*Available data*:
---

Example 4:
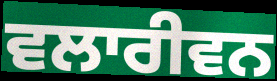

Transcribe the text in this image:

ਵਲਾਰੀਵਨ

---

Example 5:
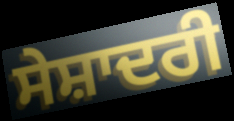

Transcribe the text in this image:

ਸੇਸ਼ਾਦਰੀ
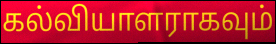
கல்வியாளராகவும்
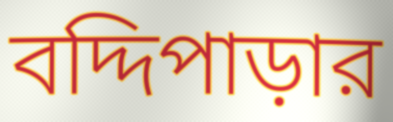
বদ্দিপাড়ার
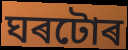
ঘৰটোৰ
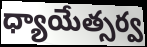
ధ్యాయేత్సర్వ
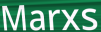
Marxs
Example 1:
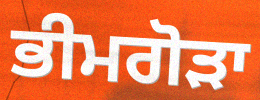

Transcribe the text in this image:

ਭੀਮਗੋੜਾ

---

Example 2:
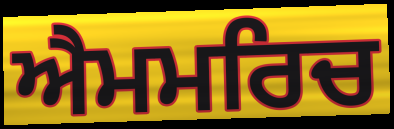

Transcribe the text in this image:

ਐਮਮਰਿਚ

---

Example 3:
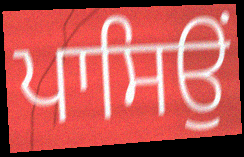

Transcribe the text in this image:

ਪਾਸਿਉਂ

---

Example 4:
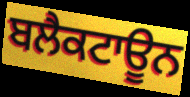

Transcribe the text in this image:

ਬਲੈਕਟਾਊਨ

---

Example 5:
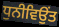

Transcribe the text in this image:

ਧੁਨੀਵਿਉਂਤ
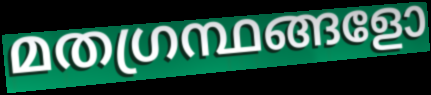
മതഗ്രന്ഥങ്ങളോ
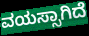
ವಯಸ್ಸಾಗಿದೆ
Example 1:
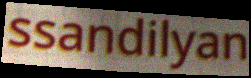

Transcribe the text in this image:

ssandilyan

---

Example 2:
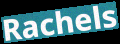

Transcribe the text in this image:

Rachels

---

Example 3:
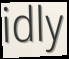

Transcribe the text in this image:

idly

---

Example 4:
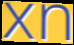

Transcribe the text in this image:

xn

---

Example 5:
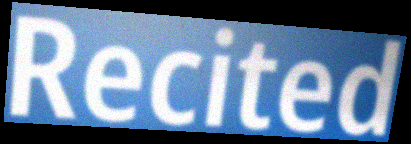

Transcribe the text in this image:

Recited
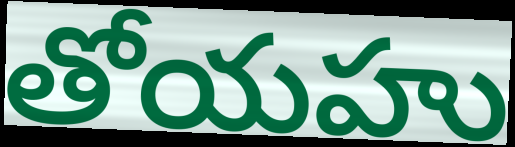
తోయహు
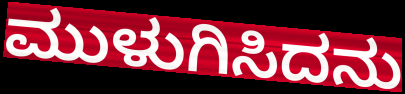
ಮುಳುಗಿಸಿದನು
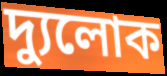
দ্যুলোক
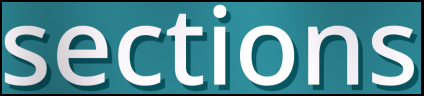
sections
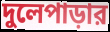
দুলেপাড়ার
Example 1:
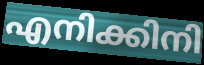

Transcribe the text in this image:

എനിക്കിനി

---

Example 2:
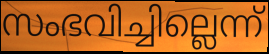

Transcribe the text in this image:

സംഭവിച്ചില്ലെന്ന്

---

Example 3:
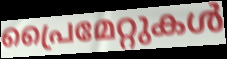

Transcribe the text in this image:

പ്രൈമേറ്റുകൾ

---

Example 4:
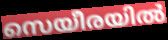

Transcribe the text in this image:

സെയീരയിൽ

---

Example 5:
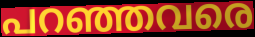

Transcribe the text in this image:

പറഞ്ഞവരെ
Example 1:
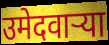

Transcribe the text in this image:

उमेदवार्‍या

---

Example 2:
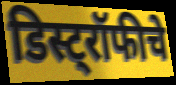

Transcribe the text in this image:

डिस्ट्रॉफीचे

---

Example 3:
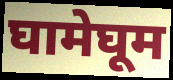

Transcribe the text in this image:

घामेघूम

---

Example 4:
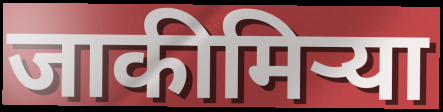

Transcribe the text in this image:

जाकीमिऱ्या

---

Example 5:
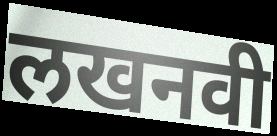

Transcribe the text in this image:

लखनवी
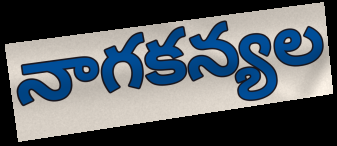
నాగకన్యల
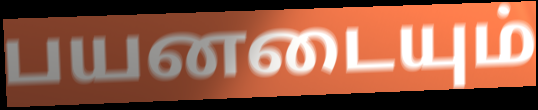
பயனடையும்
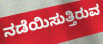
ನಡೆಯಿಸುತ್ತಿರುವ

*Task description*:
Copy out each line of the data exactly as it reads; skip the pictures.

*Solution to this task*:
---

Example 4:

Transcribe the text in this image:

ਵਲਾਰੀਵਨ

---

Example 5:

Transcribe the text in this image:

ਸੇਸ਼ਾਦਰੀ
கல்வியாளராகவும்
বদ্দিপাড়ার
ঘৰটোৰ
ధ్యాయేత్సర్వ
Marxs
Example 1:

Transcribe the text in this image:

ਭੀਮਗੋੜਾ

---

Example 2:

Transcribe the text in this image:

ਐਮਮਰਿਚ

---

Example 3:

Transcribe the text in this image:

ਪਾਸਿਉਂ

---

Example 4:

Transcribe the text in this image:

ਬਲੈਕਟਾਊਨ

---

Example 5:

Transcribe the text in this image:

ਧੁਨੀਵਿਉਂਤ
മതഗ്രന്ഥങ്ങളോ
ವಯಸ್ಸಾಗಿದೆ
Example 1:

Transcribe the text in this image:

ssandilyan

---

Example 2:

Transcribe the text in this image:

Rachels

---

Example 3:

Transcribe the text in this image:

idly

---

Example 4:

Transcribe the text in this image:

xn

---

Example 5:

Transcribe the text in this image:

Recited
తోయహు
ಮುಳುಗಿಸಿದನು
দ্যুলোক
sections
দুলেপাড়ার
Example 1:

Transcribe the text in this image:

എനിക്കിനി

---

Example 2:

Transcribe the text in this image:

സംഭവിച്ചില്ലെന്ന്

---

Example 3:

Transcribe the text in this image:

പ്രൈമേറ്റുകൾ

---

Example 4:

Transcribe the text in this image:

സെയീരയിൽ

---

Example 5:

Transcribe the text in this image:

പറഞ്ഞവരെ
Example 1:

Transcribe the text in this image:

उमेदवार्‍या

---

Example 2:

Transcribe the text in this image:

डिस्ट्रॉफीचे

---

Example 3:

Transcribe the text in this image:

घामेघूम

---

Example 4:

Transcribe the text in this image:

जाकीमिऱ्या

---

Example 5:

Transcribe the text in this image:

लखनवी
నాగకన్యల
பயனடையும்
ನಡೆಯಿಸುತ್ತಿರುವ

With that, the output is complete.